The new Italian UBO Register – enhanced disclosure obligations for Italian entities


Introduction

The new Italian Ultimate Beneficial Owners Register (the “UBO Register”) became effective on October 9, 2023, as an effect of the entry into force of the Decree of the Ministry of Enterprises and Made in Italy (“MIMIT”) of September 29, 2023 (the “Decree”). The aim of the UBO Register is twofold: (i) promoting the transparency about the ownership and control chain above Italian legal entities, and (ii) preventing and contrasting money laundering and terrorist financing activities.

  1. Entities concerned by the Decree

All entrepreneurial legal entities, which are registered with the Italian Registers of Enterprises, are subject to the Decree, including corporations, limited liability companies, public-limited companies, limited join-stock partnership, cooperatives, recognized associations, foundations and trusts. All such Italian entities must disclose certain personal data of their Ultimate Beneficial Owner(s) (“UBO”) to those individuals and legal entities, which are subject to the “adequate due diligence duty” on their clients (e.g., to banks, law firms, the Companies’ Register, etc.). Hence, the enhanced disclosure duties concern virtually all Italian companies, including subsidiaries of foreign entities, whether listed or not on a regulated marked.

  1. The UBOs

Pursuant to Article 20 of the Legislative Decree No. 231/2007 (the “AML Decree”), the UBO(s) of a legal entity is/are the individual(s) who has/have the ownership or the control of the legal entity, i.e., the individuals who, alternatively:

holds directly or indirectly (through a subsidiary, a trustee or an interposed person) more than 25% shares in the company; or
have the majority of the voting rights exercisable in the general shareholders’ meeting of the company or, anyhow, sufficient voting rights to exercise dominant influence on the shareholders’ meeting of the company; or
are a party to binding agreements by which a dominant influence can be exercised over the entity.
If none of the above criteria applies, the UBO are identified as the individuals who are vested with the legal representation of the company or managing and/or directorship powers.

  1. Timing to disclose

First filing: legal entities already incorporated as of October 9, 2023, must report the UBO’s data to the Register of Companies within 60 days after the publication of the Decree. Therefore, the deadline will expire on December 11, 2023.

Newly incorporated entities: legal entities incorporated after October 9, 2023, must notify the requested data and information within 30 days after the filing with the Companies’ Register.

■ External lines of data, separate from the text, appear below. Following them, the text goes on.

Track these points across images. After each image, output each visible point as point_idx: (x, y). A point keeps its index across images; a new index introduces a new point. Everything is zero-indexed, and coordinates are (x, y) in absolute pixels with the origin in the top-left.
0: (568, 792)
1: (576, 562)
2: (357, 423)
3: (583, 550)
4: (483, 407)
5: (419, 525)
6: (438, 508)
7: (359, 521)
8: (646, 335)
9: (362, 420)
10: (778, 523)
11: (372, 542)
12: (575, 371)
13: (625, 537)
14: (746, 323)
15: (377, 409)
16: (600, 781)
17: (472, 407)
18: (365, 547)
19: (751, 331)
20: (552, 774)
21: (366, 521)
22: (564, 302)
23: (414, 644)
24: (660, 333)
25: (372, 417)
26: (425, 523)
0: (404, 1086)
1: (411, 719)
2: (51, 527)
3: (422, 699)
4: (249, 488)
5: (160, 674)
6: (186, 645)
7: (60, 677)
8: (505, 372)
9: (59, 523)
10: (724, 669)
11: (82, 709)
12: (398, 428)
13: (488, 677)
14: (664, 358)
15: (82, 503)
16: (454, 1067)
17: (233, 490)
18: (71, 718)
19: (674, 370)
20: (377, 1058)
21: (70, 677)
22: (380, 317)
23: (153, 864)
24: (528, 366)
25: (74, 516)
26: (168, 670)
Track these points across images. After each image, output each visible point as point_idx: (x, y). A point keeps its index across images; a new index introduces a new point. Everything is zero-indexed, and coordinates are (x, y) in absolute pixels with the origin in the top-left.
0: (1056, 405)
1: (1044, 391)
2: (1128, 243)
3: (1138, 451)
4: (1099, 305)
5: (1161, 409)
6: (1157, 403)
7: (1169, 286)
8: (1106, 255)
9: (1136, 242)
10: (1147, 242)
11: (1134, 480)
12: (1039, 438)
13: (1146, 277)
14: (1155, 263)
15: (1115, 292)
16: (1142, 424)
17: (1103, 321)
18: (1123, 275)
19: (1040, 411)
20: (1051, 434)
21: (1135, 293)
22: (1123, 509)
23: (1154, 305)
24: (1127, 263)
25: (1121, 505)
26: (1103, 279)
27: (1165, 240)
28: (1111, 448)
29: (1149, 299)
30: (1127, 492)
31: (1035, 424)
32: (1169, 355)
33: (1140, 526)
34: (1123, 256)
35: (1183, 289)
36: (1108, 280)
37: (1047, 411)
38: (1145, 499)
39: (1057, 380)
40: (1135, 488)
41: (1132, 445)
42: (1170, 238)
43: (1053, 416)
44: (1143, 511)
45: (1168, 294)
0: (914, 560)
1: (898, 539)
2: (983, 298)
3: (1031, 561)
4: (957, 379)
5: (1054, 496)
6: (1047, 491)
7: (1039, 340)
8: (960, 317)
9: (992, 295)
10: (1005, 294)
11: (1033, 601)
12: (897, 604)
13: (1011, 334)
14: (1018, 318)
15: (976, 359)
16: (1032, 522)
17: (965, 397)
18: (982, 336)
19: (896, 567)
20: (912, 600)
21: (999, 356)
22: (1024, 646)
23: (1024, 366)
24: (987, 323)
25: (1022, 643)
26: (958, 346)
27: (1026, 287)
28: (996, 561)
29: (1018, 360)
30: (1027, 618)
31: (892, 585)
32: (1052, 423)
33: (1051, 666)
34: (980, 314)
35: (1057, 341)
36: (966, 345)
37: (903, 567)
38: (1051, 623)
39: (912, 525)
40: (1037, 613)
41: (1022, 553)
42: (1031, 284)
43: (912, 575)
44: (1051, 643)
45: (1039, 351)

Periodic report: annually, it is necessary to confirm data and information, within 12 months after the first disclosure or the last change or confirmation. Companies can make the confirmation along with the filing of their financial statements.

  1. Modalities

The filings must be made electronically, through the platform Telemaco. Directors, founders, legal representatives or trustees are in charge to send the UBO’s information to the Companies’ Register.

  1. Sanctions

Failure to disclose the information to the Companies’ Register is punishable (pursuant to Article 2630 of the Civil Code) with an administrative fine ranging from €103 to €1,032. If the disclosure is made within 30 days after the expiration of the prescribed time limit, the administrative fine is reduced to one third.